How to Turn 2017’s Failures Into a Successful 2018

Source: Inc.
By: David Brown, Founder and co-CEO, Techstars

Rome wasn’t built in a day. You can’t expect to build a successful startup without a lot of attention either. In January, you probably said your company would reach a specific profit margin, a certain number of employees, or some other seemingly realistic goal. Now, it’s the end of the year, and your startup is nowhere near where you imagined it would be.

I’ve started three companies and was an early employee in two others. One, unfortunately, didn’t make it. It’s okay to not meet every goal as long as you know how to approach failure to turn it into success. One of the worst things you can do as a struggling startup is set the same unrealistic goals each year and continue to fail. If you didn’t ace 2017, you need to delve deeper into your company, setting goals.

Here are four New Year’s resolutions for all struggling startups:

1. I will learn when to say “yes” and when to say “no.”
I’m a firm believer that entrepreneurs should never take “no” for an answer, but that doesn’t mean entrepreneurs should say “yes” to everything that comes their way. Before you jump into an opportunity, you have to determine whether or not pursuing it will drive your company in its desired direction.
Just because an opportunity is there doesn’t mean it’s there for your benefit. Look behind every open door before jumping through the prettiest one — appearances aren’t everything.

At my previous startups, there were so many temptations to take quick revenue. My first company created software to dispatch ambulances, but we were offered contracts to adapt for vending machines, mobile diagnostic companies and even riverboat captains. We didn’t always say no, but we should have.

2. I will work smarter not harder.
On the outside, it makes sense that working 80 hours a week would double your productivity as opposed to working 40. This isn’t necessarily the case.

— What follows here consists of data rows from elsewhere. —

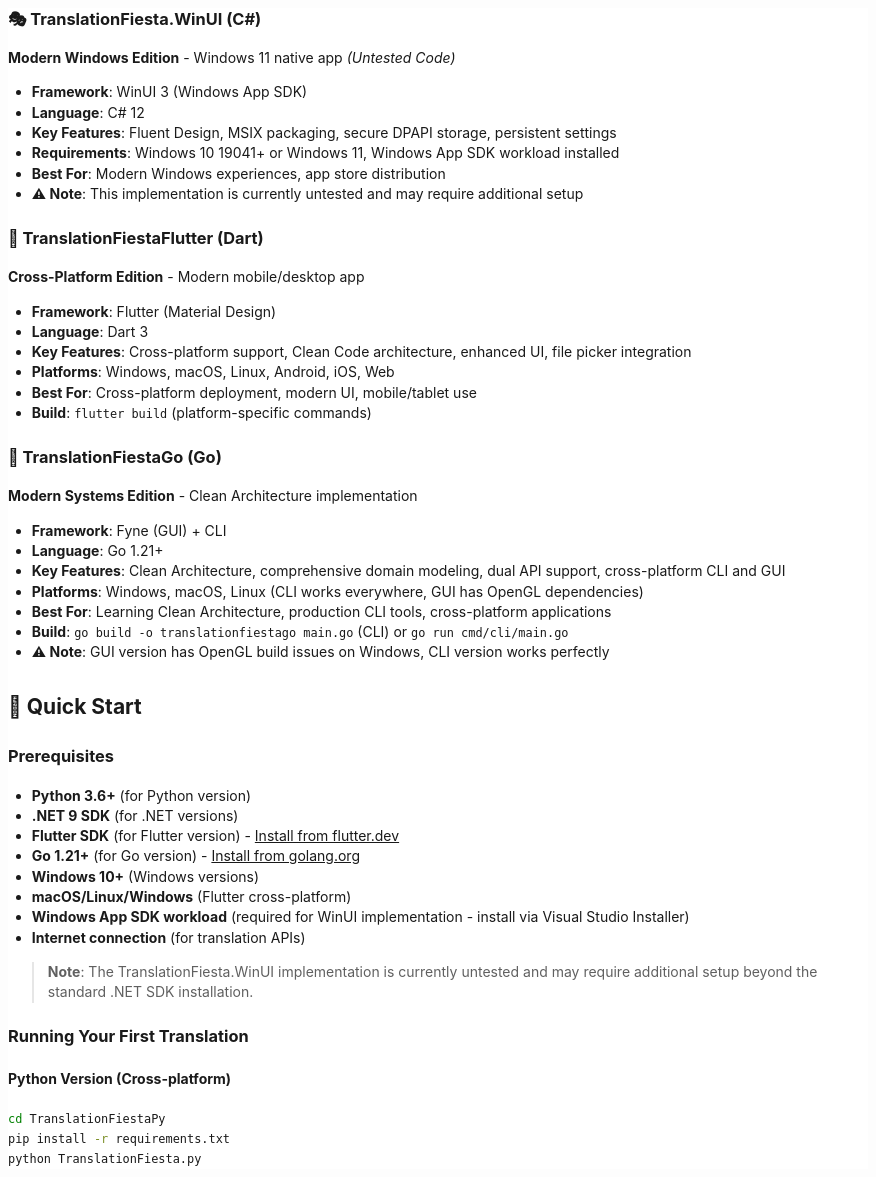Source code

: ### 🎭 TranslationFiesta.WinUI (C#)
**Modern Windows Edition** - Windows 11 native app *(Untested Code)*
- **Framework**: WinUI 3 (Windows App SDK)
- **Language**: C# 12
- **Key Features**: Fluent Design, MSIX packaging, secure DPAPI storage, persistent settings
- **Requirements**: Windows 10 19041+ or Windows 11, Windows App SDK workload installed
- **Best For**: Modern Windows experiences, app store distribution
- **⚠️ Note**: This implementation is currently untested and may require additional setup

### 🦋 TranslationFiestaFlutter (Dart)
**Cross-Platform Edition** - Modern mobile/desktop app
- **Framework**: Flutter (Material Design)
- **Language**: Dart 3
- **Key Features**: Cross-platform support, Clean Code architecture, enhanced UI, file picker integration
- **Platforms**: Windows, macOS, Linux, Android, iOS, Web
- **Best For**: Cross-platform deployment, modern UI, mobile/tablet use
- **Build**: `flutter build` (platform-specific commands)

### 🦀 TranslationFiestaGo (Go)
**Modern Systems Edition** - Clean Architecture implementation
- **Framework**: Fyne (GUI) + CLI
- **Language**: Go 1.21+
- **Key Features**: Clean Architecture, comprehensive domain modeling, dual API support, cross-platform CLI and GUI
- **Platforms**: Windows, macOS, Linux (CLI works everywhere, GUI has OpenGL dependencies)
- **Best For**: Learning Clean Architecture, production CLI tools, cross-platform applications
- **Build**: `go build -o translationfiestago main.go` (CLI) or `go run cmd/cli/main.go`
- **⚠️ Note**: GUI version has OpenGL build issues on Windows, CLI version works perfectly

## 🚀 Quick Start

### Prerequisites
- **Python 3.6+** (for Python version)
- **.NET 9 SDK** (for .NET versions)
- **Flutter SDK** (for Flutter version) - [Install from flutter.dev](https://flutter.dev/docs/get-started/install)
- **Go 1.21+** (for Go version) - [Install from golang.org](https://golang.org/dl/)
- **Windows 10+** (Windows versions)
- **macOS/Linux/Windows** (Flutter cross-platform)
- **Windows App SDK workload** (required for WinUI implementation - install via Visual Studio Installer)
- **Internet connection** (for translation APIs)

> **Note**: The TranslationFiesta.WinUI implementation is currently untested and may require additional setup beyond the standard .NET SDK installation.

### Running Your First Translation

#### Python Version (Cross-platform)
```bash
cd TranslationFiestaPy
pip install -r requirements.txt
python TranslationFiesta.py
```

According to a study by John Pencavel of Stanford University, employee output is proportional to hours worked until they reach about 50 hours a week. The study shows that by the time an employee reaches 70 hours, he or she is equally as productive as an employee working 15.

Take this to heart and set a goal to maximize your productivity by limiting your work time to 50 hours a week. This will also help you prioritize your activities as to what you can squeeze into an allotted schedule and what may not be as important.

Everyone has different rhythms, but mine is to make sure I get some good rest and relaxation time. I don’t work all weekend, and I take 2-3 weeks every year completely off of the grid — no email, no texts and no calls.

3. I will hire employees whose fundamentals support my company’s mission.
An employee with 20 years of experience means nothing if his or her vision doesn’t align with your company’s. It’s not enough to ask potential employees, “Why do you want to work here?”

Behavioral interviewing techniques can help you attain a deeper understanding of how employees think. This technique proposes that skills are not as valuable as how someone attained and uses them.

Next time you interview a potential employee, ask them: “Recall a time you had to work on a team with conflicts of interest. How did you get the job done?” or “What would you do if you ran out of time on a deadline?”

Questions like these provide you with answers to evaluate how a potential employee might use his or her skills to benefit your company. You company is only as strong as its weakest link, so set out to hire only the strongest candidates.

At Techstars, one of our core values is #givefirst — we encourage our employees and accelerator startups to give before they ask — and we interview heavily for that characteristic in others.

4. I will invest in my own success.
When your startup doesn’t meet its goals, it’s natural to feel like you are the problem, and it’s likely you’ll neglect self care for the sake of your company. The truth is, no company can function without a strong leader at its head.

Instead of taking your company’s failures out on yourself, take some time to make yourself a better person and a better leader. Punishing yourself will do nothing for your company, but investing in your personal success will equip you with better leadership skills.

In my case, that’s taken many forms: I’ve taken classes, I’ve paused to learn from others, I make sure that I remember that I don’t have all of the answers.